# Raspberry Pi 3 and poudriere



## MrLudo (Nov 29, 2017)

Hello.

I have an existing poudriere environment which I successfully use to build a set of ports for my RPi2s.

I am trying my first pass at building the same set of ports for an RPi3.

I have created my RPi3 jail with the following command:

`poudriere jail -c -x -j rpi3v12 -m svn -a arm64.aarch64 -v head@319962`

The version of head was specified to match the O/S on the poudriere server to avoid any jail newer than host errors.

I then commenced my build with the following command:

`poudriere bulk -T -j rpi3v12 -p head -z default -f /usr/local/etc/poudriere-list-rpi`

The build I am running has failed to build www/w3m because of an assertion failure and skipped 4 other ports as a result.

The same ports tree builds correctly on my RPi2 jail in poudriere.

I have reported the fault on bugzilla. See https://bugs.freebsd.org/bugzilla/show_bug.cgi?id=223956 .

I recall when I first used poudriere and QEMU to build for RPI2s I had to add a signature for QEMU to recognize armv6hf like so to make it work:
`/usr/sbin/binmiscctl add armv6hf --interpreter "/usr/local/bin/qemu-arm-static" \
--magic "\x7f\x45\x4c\x46\x01\x01\x01\x00\x00\x00\x00\x00\x00\x00\x00\x00\x02\x00\x28\x00" \
--mask "\xff\xff\xff\xff\xff\xff\xff\x00\xff\xff\xff\xff\xff\xff\xff\xff\xfe\xff\xff\xff" \
--size 20 --set-enabled`

I did not do this for the RPi3 as the was already a signature for aarch64 shown by:

`binmiscctl lookup  aarch64`
This showed:
`name: aarch64
interpreter: /usr/local/bin/qemu-aarch64-static
flags: ENABLED USE_MASK
magic size: 20
magic offset: 0
magic: 0x7f 0x45 0x4c 0x46  0x02 0x01 0x01 0x00  0x00 0x00 0x00 0x00
       0x00 0x00 0x00 0x00  0x02 0x00 0xb7 0x00
mask:  0xff 0xff 0xff 0xff  0xff 0xff 0xff 0x00  0xff 0xff 0xff 0xff
       0xff 0xff 0xff 0xff  0xfe 0xff 0xff 0xff`

Is there anyone else using poudriere to build their RPi3 ports who can confirm my setup is correct ?

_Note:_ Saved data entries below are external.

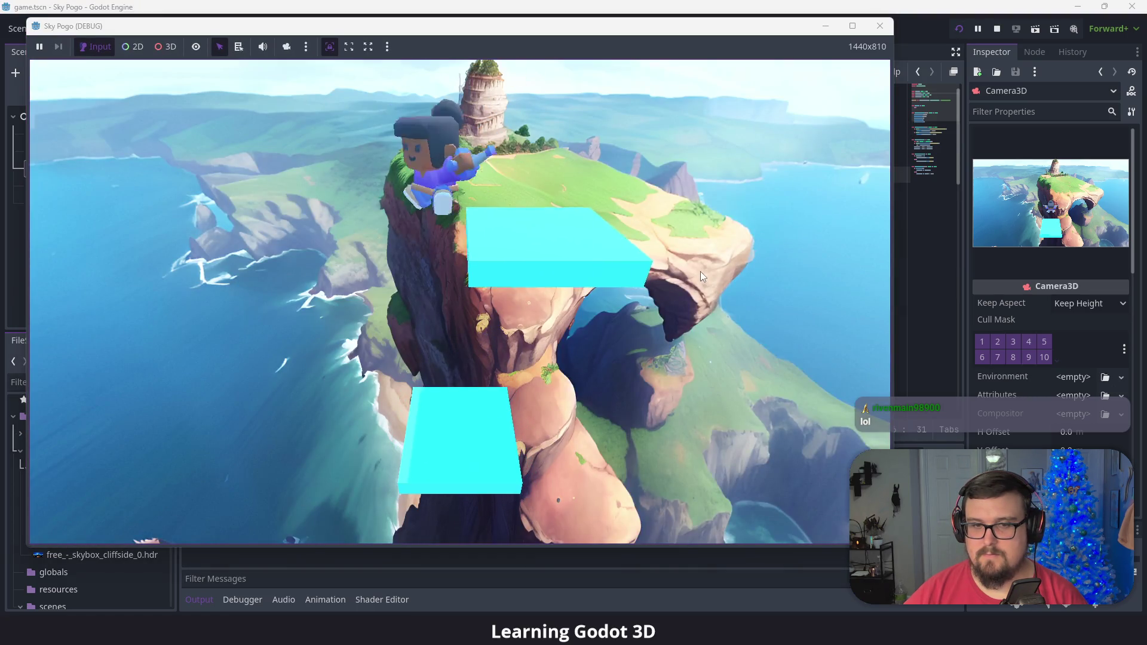
key(w)
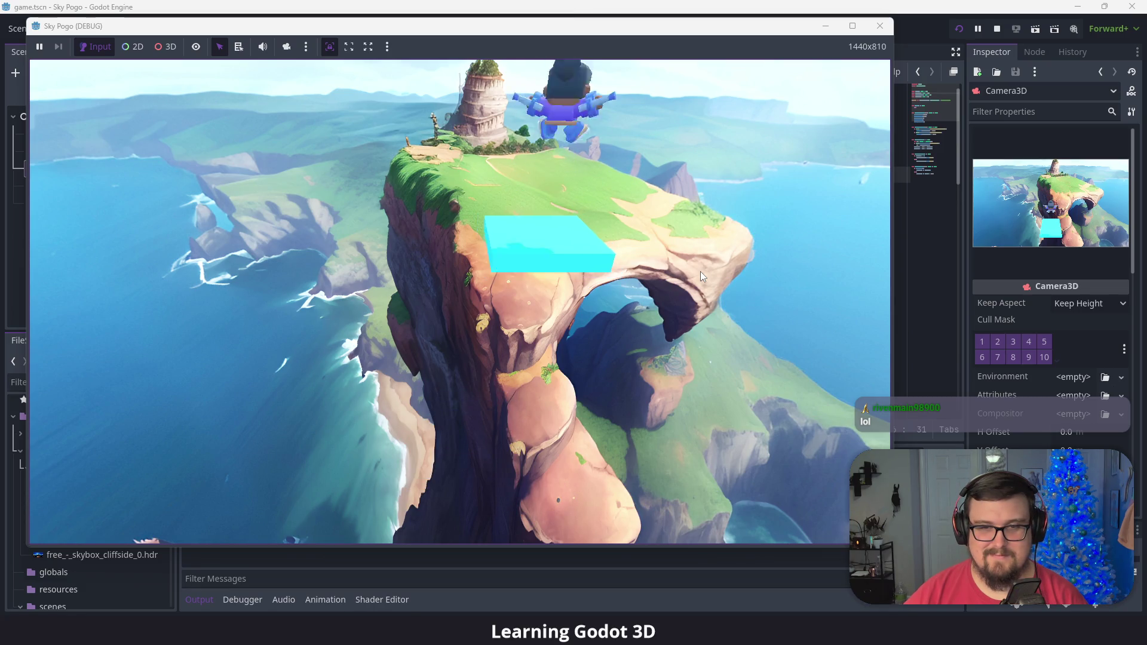
Close the test game, look over spawner.gd, then return to the game scene's 3D view.
click(880, 26)
click(632, 277)
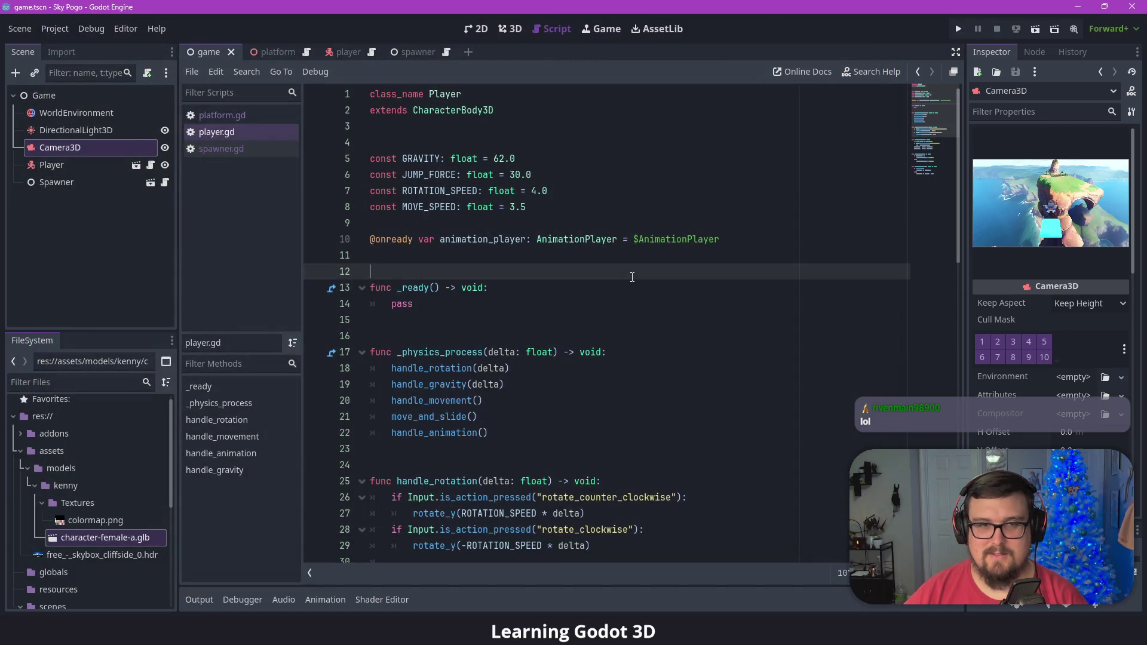
click(235, 150)
mouse_move(525, 353)
mouse_down()
mouse_move(538, 281)
mouse_move(569, 357)
mouse_up()
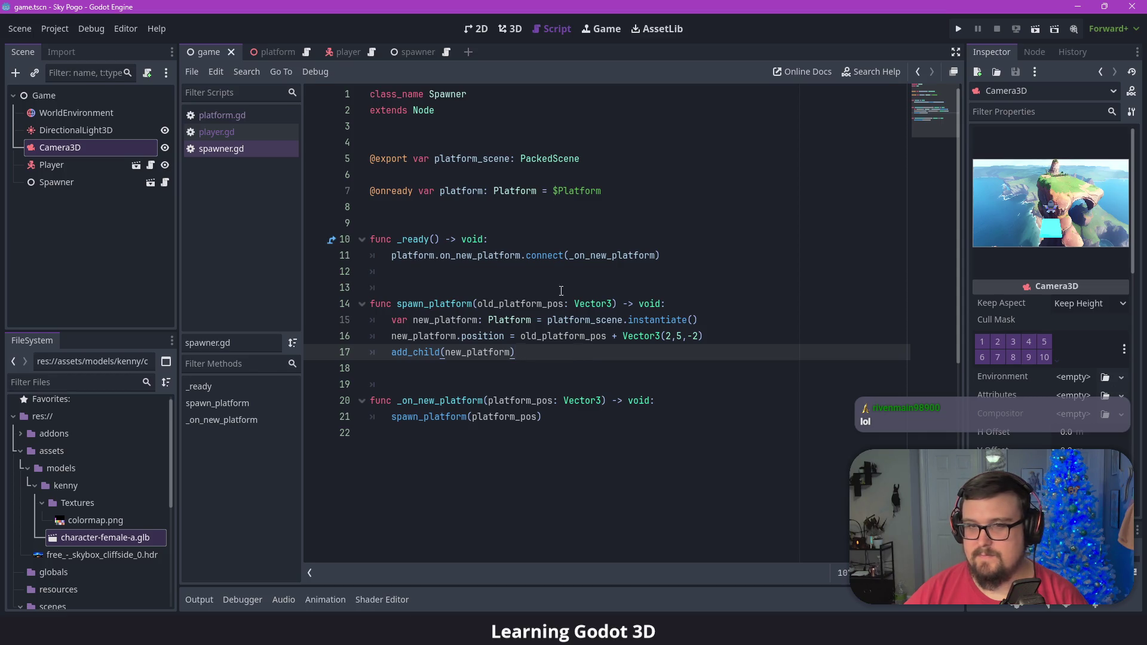
click(511, 32)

Is there some specific RPi3 signature to use instead of the already available aarch64 one ?


----------



## acheron (Nov 29, 2017)

armv6hf is just armv6.
qemu has a lot of bugs, the failure happens on real hw too?
Your setup is correct.


----------



## MrLudo (Nov 30, 2017)

acheron said:


> qemu has a lot of bugs, the failure happens on real hw too?
> Your setup is correct.



I will get my boss who is playing with the physical RPi3 to build w3m and see if it blows up for him in the same way.

Thanks for confirming my poudriere setup is correct.


----------



## MrLudo (Dec 6, 2017)

I was just reading https://wiki.freebsd.org/arm64/rpi3 which mentions the following in the Bugs/issues section...



> (fixed in HEAD and stable/11 now) Compiling ports directly on the RPI3 is possible, but due to a bug either in jemalloc or FreeBSD's locking code, /etc/malloc.conf needs to be set:
> 
> Diane Bruce suspects potential locking issues on arm64. jemalloc had some locking issues early on in FreeBSD's arm support.
> This bug can be worked around by disabling tcache: ln -s 'tcache:false' /etc/malloc.conf



I tried disabling tcache both inside the jail and on the host but this did not change the failure.

I will report back further here when the attempt to build w3m is done on the physical hardware.


----------



## Phishfry (Dec 6, 2017)

Silly question but have you tried using pkg. There is an aarch64 repository now and many packages exist. I had xorg, scfb and twm going.
There was no xfce4 though. I did try openbox but not w3m. LXDE is available too. Did'nt try it out though.
Was just messing around to see what worked.


----------



## acheron (Dec 6, 2017)

It builds fine on the cluster: http://thunderx1.nyi.freebsd.org/data/head-arm64-default/p454157_s325785/logs/w3m-0.5.3.20170102.log


----------